* **WORK INSTRUCTION**: If a line in the entries below includes the string "Created", copy it out.

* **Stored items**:
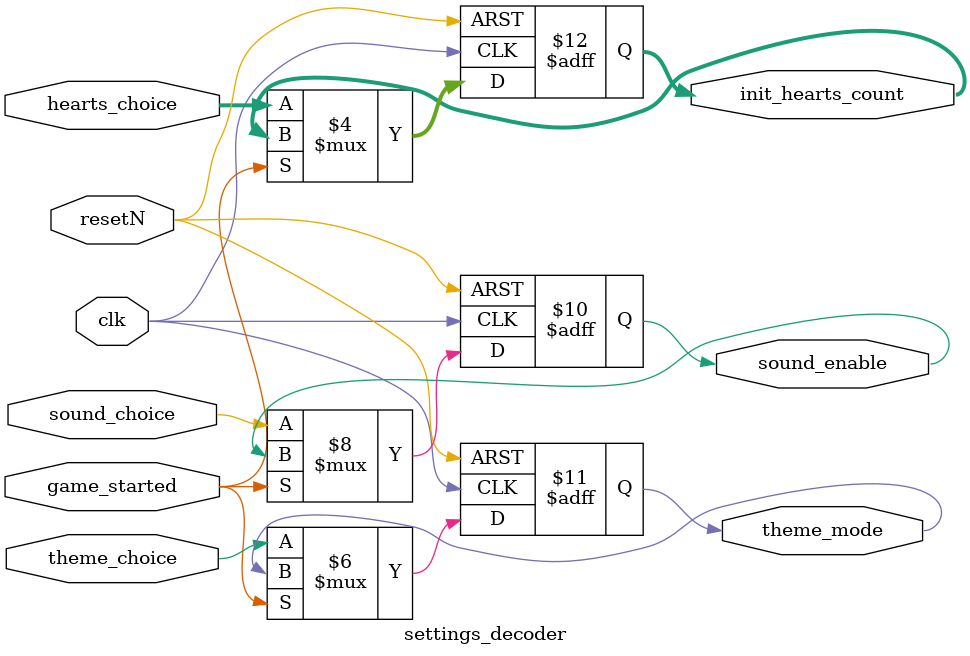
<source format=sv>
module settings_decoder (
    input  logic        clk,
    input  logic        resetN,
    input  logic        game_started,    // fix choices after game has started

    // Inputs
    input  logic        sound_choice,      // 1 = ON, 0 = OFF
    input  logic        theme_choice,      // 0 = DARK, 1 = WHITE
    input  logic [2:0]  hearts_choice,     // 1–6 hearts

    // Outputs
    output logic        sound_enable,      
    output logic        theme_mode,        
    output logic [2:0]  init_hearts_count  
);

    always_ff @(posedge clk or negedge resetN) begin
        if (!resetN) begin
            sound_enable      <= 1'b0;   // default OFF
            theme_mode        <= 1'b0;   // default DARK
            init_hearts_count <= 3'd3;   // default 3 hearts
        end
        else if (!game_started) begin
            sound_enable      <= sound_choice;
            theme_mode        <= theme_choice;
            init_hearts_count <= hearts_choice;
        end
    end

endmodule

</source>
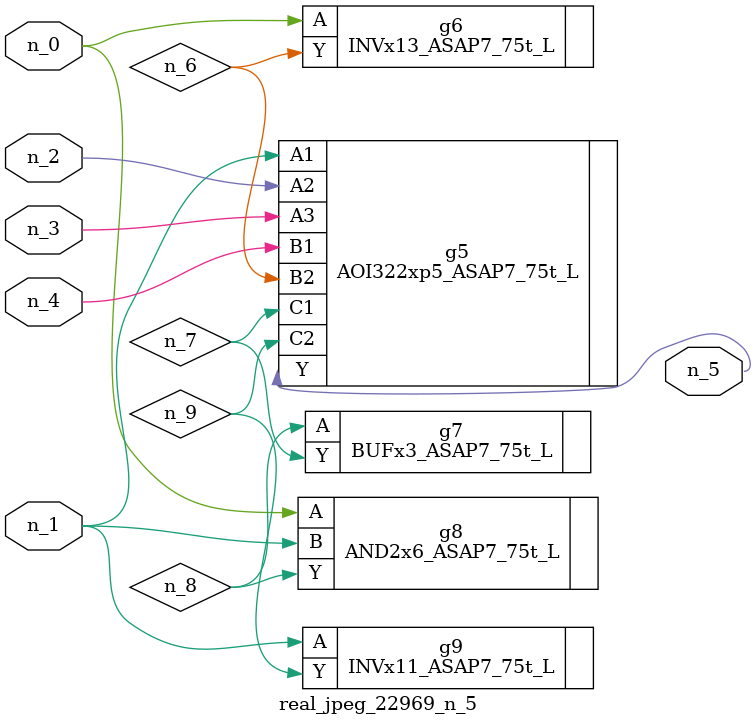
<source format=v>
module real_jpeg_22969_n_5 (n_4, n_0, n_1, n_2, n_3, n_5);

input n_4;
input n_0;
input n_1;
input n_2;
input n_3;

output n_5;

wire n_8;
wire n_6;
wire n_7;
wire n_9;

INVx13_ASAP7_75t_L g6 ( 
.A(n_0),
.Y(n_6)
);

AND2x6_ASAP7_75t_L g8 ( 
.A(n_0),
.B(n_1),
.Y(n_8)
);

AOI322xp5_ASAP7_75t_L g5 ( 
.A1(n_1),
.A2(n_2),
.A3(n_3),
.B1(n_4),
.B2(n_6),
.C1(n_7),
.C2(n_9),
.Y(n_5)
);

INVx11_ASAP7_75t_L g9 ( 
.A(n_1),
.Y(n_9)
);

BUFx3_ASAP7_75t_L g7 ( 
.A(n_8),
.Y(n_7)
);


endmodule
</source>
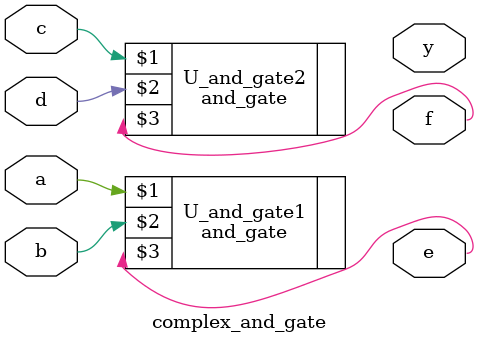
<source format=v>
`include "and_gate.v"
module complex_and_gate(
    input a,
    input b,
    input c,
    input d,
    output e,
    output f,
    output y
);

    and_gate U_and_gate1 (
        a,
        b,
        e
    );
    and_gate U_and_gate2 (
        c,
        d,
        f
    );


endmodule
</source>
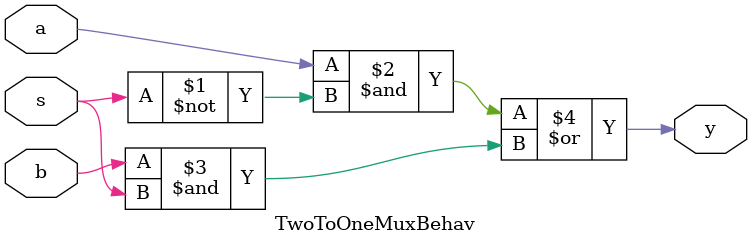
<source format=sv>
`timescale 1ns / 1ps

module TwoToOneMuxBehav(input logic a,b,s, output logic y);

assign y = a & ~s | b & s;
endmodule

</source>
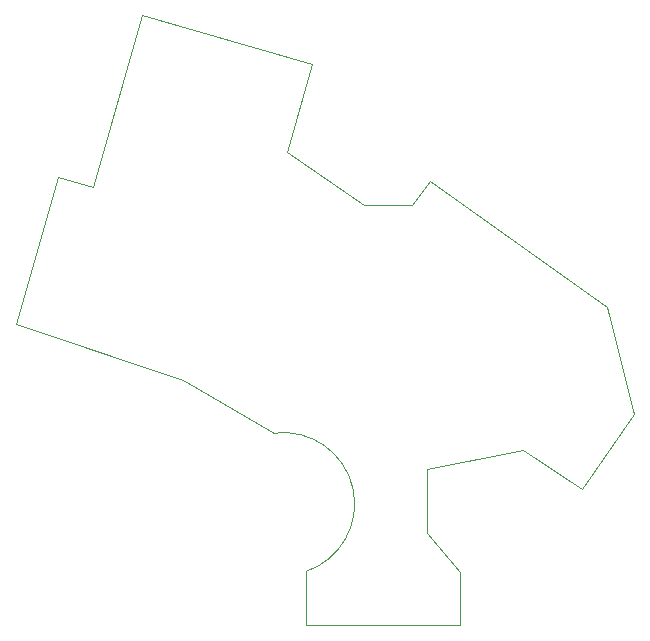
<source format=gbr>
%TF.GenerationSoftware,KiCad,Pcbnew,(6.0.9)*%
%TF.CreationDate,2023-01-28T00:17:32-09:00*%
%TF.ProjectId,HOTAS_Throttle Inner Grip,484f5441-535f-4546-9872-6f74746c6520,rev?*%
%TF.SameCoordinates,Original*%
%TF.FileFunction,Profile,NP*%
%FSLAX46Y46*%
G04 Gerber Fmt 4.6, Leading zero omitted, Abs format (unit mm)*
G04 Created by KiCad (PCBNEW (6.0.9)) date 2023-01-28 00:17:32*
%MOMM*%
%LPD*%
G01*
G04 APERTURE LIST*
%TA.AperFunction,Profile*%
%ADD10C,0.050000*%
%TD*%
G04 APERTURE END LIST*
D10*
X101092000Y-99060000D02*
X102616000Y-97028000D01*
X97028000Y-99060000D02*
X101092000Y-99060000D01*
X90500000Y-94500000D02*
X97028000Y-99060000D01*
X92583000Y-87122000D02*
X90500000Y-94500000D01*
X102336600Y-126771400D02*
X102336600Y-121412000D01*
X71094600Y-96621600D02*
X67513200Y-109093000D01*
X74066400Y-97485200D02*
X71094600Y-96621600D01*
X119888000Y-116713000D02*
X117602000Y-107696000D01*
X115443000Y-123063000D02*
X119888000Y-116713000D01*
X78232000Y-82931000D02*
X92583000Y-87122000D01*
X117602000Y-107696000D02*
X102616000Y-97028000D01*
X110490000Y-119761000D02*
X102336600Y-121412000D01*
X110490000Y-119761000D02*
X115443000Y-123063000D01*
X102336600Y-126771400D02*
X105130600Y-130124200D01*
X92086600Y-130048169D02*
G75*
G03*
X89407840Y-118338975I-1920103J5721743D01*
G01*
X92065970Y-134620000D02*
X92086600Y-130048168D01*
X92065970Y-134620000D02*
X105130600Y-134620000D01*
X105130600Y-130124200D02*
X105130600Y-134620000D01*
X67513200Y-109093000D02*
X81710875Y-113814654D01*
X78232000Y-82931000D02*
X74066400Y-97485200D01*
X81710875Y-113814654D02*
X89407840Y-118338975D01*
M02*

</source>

* * *

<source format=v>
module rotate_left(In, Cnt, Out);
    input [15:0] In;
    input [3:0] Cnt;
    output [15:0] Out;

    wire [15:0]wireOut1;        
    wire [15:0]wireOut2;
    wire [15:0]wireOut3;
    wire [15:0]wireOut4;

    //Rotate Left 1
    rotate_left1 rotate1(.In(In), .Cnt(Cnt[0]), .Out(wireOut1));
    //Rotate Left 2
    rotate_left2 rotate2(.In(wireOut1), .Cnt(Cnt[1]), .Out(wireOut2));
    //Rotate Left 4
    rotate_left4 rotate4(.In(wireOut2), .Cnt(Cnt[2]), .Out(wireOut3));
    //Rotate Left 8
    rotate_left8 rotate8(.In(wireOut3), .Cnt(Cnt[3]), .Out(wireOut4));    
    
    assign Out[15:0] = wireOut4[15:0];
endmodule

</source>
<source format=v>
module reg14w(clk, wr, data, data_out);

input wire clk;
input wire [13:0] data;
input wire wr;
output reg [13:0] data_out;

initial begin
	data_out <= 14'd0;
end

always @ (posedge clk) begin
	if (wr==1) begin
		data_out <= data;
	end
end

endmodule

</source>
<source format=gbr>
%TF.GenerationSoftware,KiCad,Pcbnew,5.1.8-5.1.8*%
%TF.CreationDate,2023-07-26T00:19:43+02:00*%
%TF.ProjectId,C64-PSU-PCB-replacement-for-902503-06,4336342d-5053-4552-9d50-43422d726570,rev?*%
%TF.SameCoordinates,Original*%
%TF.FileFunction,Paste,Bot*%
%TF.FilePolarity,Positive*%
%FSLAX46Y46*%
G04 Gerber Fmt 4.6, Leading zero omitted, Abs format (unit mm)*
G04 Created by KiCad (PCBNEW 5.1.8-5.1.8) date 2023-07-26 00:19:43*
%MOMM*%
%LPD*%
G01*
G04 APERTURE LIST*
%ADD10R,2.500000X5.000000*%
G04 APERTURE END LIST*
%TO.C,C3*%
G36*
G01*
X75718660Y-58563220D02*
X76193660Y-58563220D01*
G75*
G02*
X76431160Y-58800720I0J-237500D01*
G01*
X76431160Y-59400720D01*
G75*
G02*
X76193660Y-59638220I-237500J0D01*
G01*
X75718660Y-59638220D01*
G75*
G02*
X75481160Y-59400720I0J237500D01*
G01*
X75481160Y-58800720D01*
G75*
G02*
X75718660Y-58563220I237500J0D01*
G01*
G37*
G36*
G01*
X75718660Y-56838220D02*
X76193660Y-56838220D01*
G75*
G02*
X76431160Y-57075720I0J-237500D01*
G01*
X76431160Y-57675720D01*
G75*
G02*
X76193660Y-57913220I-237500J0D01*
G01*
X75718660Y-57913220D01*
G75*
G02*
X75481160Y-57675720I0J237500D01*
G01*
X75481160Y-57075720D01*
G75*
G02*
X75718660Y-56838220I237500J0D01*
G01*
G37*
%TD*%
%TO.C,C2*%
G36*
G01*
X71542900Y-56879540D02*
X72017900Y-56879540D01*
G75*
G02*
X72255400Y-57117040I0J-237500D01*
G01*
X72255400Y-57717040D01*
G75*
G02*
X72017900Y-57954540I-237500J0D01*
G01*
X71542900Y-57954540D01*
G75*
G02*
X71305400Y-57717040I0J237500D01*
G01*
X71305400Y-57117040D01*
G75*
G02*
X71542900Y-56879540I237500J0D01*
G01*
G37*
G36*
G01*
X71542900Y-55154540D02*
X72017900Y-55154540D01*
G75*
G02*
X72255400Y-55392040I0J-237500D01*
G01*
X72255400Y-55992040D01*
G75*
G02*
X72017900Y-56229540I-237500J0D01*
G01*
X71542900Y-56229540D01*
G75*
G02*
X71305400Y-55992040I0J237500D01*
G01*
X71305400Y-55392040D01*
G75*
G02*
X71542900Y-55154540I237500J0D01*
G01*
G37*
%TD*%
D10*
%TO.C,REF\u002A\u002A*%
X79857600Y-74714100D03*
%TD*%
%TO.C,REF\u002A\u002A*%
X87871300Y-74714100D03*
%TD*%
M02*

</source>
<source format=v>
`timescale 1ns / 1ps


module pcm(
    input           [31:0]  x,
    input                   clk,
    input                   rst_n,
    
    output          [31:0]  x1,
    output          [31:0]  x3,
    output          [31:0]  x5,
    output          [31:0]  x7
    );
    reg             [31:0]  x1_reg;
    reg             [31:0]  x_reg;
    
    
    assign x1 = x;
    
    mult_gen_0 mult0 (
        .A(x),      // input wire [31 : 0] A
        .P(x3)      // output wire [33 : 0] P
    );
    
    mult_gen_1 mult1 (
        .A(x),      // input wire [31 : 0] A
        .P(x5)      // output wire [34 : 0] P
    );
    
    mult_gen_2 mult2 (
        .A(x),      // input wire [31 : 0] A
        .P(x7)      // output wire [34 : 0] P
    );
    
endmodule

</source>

* **EXERCISE OUTPUT**:
G04 Created by KiCad (PCBNEW (6.0.9)) date 2023-01-28 00:17:32*
G04 Created by KiCad (PCBNEW 5.1.8-5.1.8) date 2023-07-26 00:19:43*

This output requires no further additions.